There are at least five other complete copies of the Book of Vile Darkness, one of which exists in Castle Greyhawk, where its cover is indistinguishable from that of a number of similar dweomered tomes entrapped there by Zagig Yragerne, including a Book of Exalted Deeds, a Libram of Ineffable Damnation, and a Tome of Silver Magic. The Castle Greyhawk copy was used by the apprentices of the Ring of Five until their defeat by Vayne, after which it became lost again somewhere in the dungeons. Zagig owned at least one flawed copy as well, which is said to transport the reader directly into one of the Lower Planes.

Another copy of the Book of Vile Darkness is believed to be in the library of Ivid V of Aerdy, and one in the hands of the Horned Society in Molag before that land's defeat (after which it might have been looted by one of Iuz's Greater Boneheart). Still another has come into the hands of the priestesses of Lolth in Erelhei-Cinlu, and the last among the Slave Lords of the Pomarj until the fall of Suderham in 580 CY, after which Stalman Klim spirited it away, trading it to the cambion Rule-of-Three in the City of Doors during his sojourn abroad. Some of these may be incomplete copies.
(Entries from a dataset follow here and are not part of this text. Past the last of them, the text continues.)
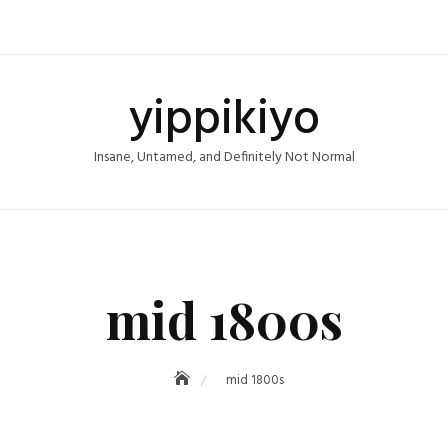
yippikiyo
Insane, Untamed, and Definitely Not Normal
mid 1800s
mid 1800s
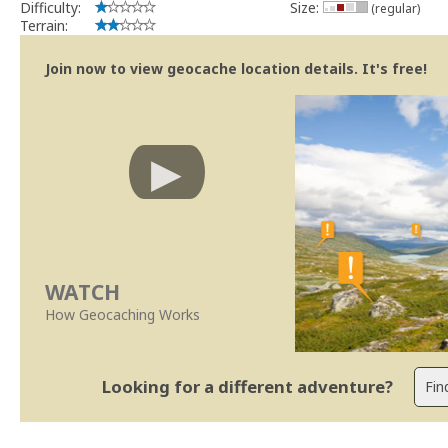
Difficulty:
Size:
(regular)
Terrain:
Join now to view geocache location details. It's free!
WATCH
How Geocaching Works
Looking for a different adventure?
Finally, there's an alternate version of the Book of Vile Darkness written in the Sinking Isle itself prior to its great deluge. This copy has strange tales of a primordial deity known as Atropus, a race of prehuman sorcerers known as the Vasharan and the secrets of the Elder Elves, and it also has all the attributes of a Libram of Ineffable Damnation. It ended up in the hands of the House of Rax after Aedorich unearthed it from the Isle, and the wizard Jaran Krimeah, the Black One, secreted it off with him just before that house's fall. The Black One is said to have added his own insights to it, including much lore of the Plane of Shadow as well as lore drawn from the Tome of the Black Heart while that book was in his possession. Currently it's thought to be in the hands of the First Protector of the Vale of the Mage, the drow Tysiln San.

The Book of Inverted Darkness:

Thought to have been scribed in whole or in part by the baernaloth Tarsikus ibn Meth'kultesh, the Book of Inverted Darkness is older than worlds. It is a deeply disturbing yet seductive book, its cover the color of midnight and its pages red vellum, obviously crudely cut from some older scroll. It fell into the hands of Vecna in his mortal days, and if he was not utterly corrupt before, he was after reading this tome. The book is openly contemptuous of the gods, crediting the creation of the outer planes and their major races to older entities, among them the baernaloths, who were single-handedly responsible for creating the demons, devils, yugoloths, and demodands, as well as the Lower Planes themselves. The book contains dark rituals involving something called the Three Words, a history of the lower planes, and more. Vecna included insights he gleaned from this tome in his copy of the Book of Vile Darkness, which served as his workbook. Even Vecna was unable to mark the Book of Inverted Darkness, which actively resisted any attempt to mark or damage it. It is said that Vecna's library tower was once white as bone before the Book of Inverted Darkness came to rest in it; the corruptive magic of the book was such that the tower itself grew black and twisted as the lich's soul.

For the most part, mortals in the present day will only have access to excerpts from the Book of Inverted Darkness. The only one known is Pihnmid's Translation, a book of fragments copied by the scholar Pihnmid millennia ago, who had briefly studied the tome in the tower of Jabel Shammar and managed to escape. The Translation is currently housed in the Great Library of Sigil.